I am, as usual, late getting to the latest controversy in academe, which has been argued to death before I even became aware of it. Inside Higher Ed appears to have gotten there first, followed by editorials at The New York Times, The Los Angeles Times, and The Washington Post. At issue are trigger warnings, a neologism for what might otherwise be called parental advisories (thinking in loco parentis here), to be placed in syllabi and on classroom materials, at first fiction reading but potentially history lessons (and frankly, just about anything else), that might trigger a panic attack or some other dolorous response from a student with a phobia or memory of a traumatic experience. The opinion articles linked above (Inside Higher Ed is more purely reporting) are all in agreement that triggers warnings are a bad idea.
Although articles in news organs are more nearly broadcasting and thus lack discussion (unless one ventures into the swamp of the comments section, which I rarely do), I indulged in a long discussion of the subject with fellow alumni of one of the institutions named in the reports. As with other issues, it developed so many facets that a snapshot determination became impossible if one attempted to accommodate or address all perspectives. Therein lies the problem: accommodation. Left-leaning liberals are especially prone to hypersensitivity to identity politics, which gained prominence in the late 1970s or early 80s. I quickly run afoul of anyone who takes such a perspective because I am notoriously white, male, well-educated, and middle class, so I must constantly “check my privilege.” When someone like me refuses others accommodation, it looks to others like raising the ladder behind me after I’ve safely ascended. I can appreciate, I think, how frustrating it must be to have one’s earnestness thwarted, but yet, I admit I just don’t get it. At the risk of offending (trigger warning here), let me blunder ahead anyway.
The world (or as I’m beginning to call it more simply, reality) is a messy place, and each of us inevitably carries some phobia, trauma, or history that is unsavory. From one celebrated perspective, what doesn’t kill us makes us stronger; from another, we are trained to request accommodation. Accommodation used to be primarily for physical disabilities; now it’s for feelings, which some argue are just as debilitating. This is the province of every self-selected minority and special interest group, which has spawned predictable backlashes among various majority groups (e.g., the men’s movement, resurgent white supremacy). Naturally, any lobby, whether part of a minority or majority, will seek to promote its agenda, but I regard the brew-ha-ha over trigger warnings as an example of growing incidence of what’s been called the Strawberry Generation. It’s remarkable that students now regard themselves as dainty flowers in need of special protection lest they be trampled by, well, reality. So trigger warnings are being requested by students, not on their behalves. With so many examples throughout even recent history of flagrant social injustice and oppression, it’s clear that everyone wants to proclaim their special combination of disadvantages and receive accommodation, all the better if multiplied by inclusion in several protected classes. It’s a claim of victimhood before the fact or perhaps permanent victimhood if one is a survivor of some nastiness. (Disclaimer: real oppression and victimhood do exist, which I don’t intend to minimize, but they’re not because of reading fiction or learning history, scandalous as they may be).

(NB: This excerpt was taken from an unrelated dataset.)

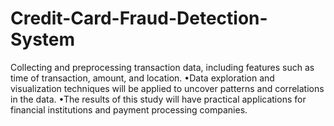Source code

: # Credit-Card-Fraud-Detection-System
Collecting and preprocessing transaction data, including features such as time of transaction, amount, and location. •Data exploration and visualization techniques will be applied to uncover patterns and correlations in the data. •The results of this study will have practical applications for financial institutions and payment processing companies.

In addition, what exactly is accomplished by virtue of warnings that one is about to encounter — what should it be called — messy material? Does one steel oneself against impact and thus limit its educational value, or does one expect to be excused from facing reality and receive an alternative assignment minus the offending material? Both are the antithesis of higher education. Arguments in the abstract are easy to ignore, so here are two specific examples: substitution or elimination of the words nigger and injun in modernized editions of Mark Twain’s Adventures of Huckleberry Finn and biology textbooks that give consideration to (literally) unscientific accounts of creation and evolution. If one’s racial or religious background gives rise to excess discomfort over the use of one or another egregious trigger word (nigger in particular now having been reclaimed and repurposed for all sorts of uses but with caveats) borne out of ripe historical context or what science (as opposed to religion) teaches, well, that’s the world (reality) we live in. Sanitizing education to avoid discomfort (or worse) does no one any favors. Discomfort and earnest questioning are inevitable if one is to learn anything worthwhile in the course of getting an education.